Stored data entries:
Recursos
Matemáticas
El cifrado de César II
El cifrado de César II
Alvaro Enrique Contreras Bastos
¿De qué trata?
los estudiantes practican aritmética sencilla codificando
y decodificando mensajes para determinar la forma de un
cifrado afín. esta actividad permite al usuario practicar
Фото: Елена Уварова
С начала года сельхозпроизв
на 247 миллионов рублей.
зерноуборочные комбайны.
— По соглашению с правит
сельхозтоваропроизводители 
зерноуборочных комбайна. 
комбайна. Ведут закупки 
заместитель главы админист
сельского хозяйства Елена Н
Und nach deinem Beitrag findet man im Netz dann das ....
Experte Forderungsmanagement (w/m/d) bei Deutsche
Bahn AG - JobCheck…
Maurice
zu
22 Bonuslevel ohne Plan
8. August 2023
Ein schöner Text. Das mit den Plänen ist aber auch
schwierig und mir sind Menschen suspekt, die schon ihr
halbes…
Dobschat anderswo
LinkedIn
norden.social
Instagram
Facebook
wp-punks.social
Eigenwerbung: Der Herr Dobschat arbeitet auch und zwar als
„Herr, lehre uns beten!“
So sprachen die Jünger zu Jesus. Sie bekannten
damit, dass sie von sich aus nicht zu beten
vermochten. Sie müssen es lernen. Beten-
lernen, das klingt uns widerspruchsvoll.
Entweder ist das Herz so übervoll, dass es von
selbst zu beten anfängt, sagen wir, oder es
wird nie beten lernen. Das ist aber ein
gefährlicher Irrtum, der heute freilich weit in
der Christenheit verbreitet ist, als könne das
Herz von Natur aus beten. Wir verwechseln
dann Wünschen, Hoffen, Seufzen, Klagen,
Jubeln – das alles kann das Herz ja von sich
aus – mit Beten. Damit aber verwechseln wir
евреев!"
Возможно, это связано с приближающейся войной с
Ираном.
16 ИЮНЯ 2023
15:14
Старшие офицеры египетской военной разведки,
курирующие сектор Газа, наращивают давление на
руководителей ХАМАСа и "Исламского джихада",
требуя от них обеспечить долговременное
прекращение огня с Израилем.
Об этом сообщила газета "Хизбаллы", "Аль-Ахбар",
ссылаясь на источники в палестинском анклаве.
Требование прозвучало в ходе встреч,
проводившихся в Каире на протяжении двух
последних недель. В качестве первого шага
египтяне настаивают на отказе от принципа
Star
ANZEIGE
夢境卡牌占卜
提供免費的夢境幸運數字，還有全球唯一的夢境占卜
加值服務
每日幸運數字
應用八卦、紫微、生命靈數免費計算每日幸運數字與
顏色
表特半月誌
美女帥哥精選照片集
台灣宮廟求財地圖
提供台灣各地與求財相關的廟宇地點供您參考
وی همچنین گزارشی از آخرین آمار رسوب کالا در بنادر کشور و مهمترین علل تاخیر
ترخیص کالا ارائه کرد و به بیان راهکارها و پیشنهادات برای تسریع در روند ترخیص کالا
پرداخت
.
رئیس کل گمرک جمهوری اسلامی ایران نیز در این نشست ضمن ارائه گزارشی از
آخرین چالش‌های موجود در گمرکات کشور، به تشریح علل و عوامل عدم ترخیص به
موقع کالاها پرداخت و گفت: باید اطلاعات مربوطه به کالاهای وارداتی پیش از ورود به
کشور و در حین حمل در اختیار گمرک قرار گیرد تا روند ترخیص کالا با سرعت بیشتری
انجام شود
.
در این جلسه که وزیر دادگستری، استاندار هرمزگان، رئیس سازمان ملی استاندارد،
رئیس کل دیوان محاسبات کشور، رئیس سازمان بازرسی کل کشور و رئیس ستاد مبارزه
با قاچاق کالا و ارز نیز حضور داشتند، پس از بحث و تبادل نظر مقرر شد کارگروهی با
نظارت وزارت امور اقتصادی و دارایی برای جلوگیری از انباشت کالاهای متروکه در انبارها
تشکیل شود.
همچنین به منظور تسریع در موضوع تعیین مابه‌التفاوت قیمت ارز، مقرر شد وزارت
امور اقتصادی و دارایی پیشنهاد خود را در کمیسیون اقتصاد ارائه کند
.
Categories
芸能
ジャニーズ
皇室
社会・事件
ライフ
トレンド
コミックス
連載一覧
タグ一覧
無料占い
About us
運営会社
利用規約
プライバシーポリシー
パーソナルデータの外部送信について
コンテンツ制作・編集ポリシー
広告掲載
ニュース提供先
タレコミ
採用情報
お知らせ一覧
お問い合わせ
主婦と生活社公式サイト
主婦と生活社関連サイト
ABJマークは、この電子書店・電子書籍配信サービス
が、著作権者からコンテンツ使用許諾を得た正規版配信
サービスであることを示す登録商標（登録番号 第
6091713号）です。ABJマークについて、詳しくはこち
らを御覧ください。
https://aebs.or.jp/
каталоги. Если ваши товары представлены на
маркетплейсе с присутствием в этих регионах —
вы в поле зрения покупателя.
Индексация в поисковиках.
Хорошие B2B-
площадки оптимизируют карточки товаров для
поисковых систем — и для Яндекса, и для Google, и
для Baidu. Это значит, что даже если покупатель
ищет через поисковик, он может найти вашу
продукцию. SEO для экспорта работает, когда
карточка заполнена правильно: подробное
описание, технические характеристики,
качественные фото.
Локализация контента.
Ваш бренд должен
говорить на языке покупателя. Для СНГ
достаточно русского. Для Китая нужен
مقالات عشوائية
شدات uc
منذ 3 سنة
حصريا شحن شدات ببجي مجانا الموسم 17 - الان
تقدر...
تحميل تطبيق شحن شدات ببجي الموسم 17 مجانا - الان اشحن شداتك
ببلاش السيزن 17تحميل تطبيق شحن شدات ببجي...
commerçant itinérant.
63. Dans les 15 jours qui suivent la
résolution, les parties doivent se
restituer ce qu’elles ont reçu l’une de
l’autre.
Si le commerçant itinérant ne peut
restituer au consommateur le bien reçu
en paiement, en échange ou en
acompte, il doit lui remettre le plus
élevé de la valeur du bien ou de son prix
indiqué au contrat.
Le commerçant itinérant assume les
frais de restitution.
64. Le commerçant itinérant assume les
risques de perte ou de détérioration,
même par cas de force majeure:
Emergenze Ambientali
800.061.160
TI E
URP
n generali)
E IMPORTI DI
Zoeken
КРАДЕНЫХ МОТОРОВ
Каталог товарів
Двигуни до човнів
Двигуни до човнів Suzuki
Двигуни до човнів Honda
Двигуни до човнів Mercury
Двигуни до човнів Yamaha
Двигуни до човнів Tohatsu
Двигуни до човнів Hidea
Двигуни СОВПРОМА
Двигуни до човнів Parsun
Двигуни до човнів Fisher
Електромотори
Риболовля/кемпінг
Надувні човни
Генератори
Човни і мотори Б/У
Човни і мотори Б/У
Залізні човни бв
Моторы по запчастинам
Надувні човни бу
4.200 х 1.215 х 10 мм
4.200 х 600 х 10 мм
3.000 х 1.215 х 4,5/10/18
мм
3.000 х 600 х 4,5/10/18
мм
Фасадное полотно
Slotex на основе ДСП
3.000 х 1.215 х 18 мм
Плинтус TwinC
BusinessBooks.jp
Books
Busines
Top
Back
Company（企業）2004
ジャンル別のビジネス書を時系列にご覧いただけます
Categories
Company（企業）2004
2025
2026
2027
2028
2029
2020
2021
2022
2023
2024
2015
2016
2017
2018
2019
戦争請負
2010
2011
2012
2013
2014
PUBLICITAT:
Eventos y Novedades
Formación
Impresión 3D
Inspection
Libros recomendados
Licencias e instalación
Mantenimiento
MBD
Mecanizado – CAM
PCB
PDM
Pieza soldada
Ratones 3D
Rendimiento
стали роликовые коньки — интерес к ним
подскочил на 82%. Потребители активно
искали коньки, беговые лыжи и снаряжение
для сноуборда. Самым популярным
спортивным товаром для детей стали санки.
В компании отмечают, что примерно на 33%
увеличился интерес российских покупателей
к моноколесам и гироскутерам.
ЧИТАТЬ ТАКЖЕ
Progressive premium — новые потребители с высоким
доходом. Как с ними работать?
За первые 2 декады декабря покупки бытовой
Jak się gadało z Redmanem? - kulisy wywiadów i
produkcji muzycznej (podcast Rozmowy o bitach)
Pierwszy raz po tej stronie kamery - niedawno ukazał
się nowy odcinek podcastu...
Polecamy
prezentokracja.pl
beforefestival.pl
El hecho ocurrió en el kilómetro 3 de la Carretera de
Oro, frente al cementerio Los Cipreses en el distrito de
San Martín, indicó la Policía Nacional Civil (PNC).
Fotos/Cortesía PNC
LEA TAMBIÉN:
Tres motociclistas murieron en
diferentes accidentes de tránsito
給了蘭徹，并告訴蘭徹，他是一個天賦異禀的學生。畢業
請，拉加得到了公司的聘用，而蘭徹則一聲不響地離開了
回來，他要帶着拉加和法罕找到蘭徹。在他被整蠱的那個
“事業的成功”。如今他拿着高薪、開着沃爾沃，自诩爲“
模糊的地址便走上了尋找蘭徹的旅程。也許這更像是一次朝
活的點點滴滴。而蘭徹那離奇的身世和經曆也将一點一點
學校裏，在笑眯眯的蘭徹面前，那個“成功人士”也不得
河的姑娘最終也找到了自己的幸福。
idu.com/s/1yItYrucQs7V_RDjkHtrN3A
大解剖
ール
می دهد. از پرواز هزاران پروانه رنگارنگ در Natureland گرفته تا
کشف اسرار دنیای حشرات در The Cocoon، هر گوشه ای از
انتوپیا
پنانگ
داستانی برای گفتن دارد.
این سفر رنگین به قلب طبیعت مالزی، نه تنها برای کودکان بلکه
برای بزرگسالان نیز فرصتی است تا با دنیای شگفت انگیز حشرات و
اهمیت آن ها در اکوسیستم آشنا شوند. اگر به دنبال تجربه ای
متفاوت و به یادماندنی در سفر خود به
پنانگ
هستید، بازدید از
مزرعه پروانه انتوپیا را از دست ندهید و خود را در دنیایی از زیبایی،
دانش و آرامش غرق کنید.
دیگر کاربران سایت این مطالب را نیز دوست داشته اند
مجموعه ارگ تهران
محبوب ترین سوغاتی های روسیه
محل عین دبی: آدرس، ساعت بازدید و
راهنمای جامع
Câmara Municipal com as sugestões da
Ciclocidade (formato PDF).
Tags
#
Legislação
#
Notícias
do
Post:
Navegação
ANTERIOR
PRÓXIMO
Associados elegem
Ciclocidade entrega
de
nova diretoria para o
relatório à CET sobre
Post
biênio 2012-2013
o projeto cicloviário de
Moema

*What to produce*: Above are the records. Print exactly, and only, the lines from the line with "gefährlicher Irrtum, der" to the line with "требуя от них обеспечить долговременное", both inclusive.

*Answer for the task*:
gefährlicher Irrtum, der heute freilich weit in
der Christenheit verbreitet ist, als könne das
Herz von Natur aus beten. Wir verwechseln
dann Wünschen, Hoffen, Seufzen, Klagen,
Jubeln – das alles kann das Herz ja von sich
aus – mit Beten. Damit aber verwechseln wir
евреев!"
Возможно, это связано с приближающейся войной с
Ираном.
16 ИЮНЯ 2023
15:14
Старшие офицеры египетской военной разведки,
курирующие сектор Газа, наращивают давление на
руководителей ХАМАСа и "Исламского джихада",
требуя от них обеспечить долговременное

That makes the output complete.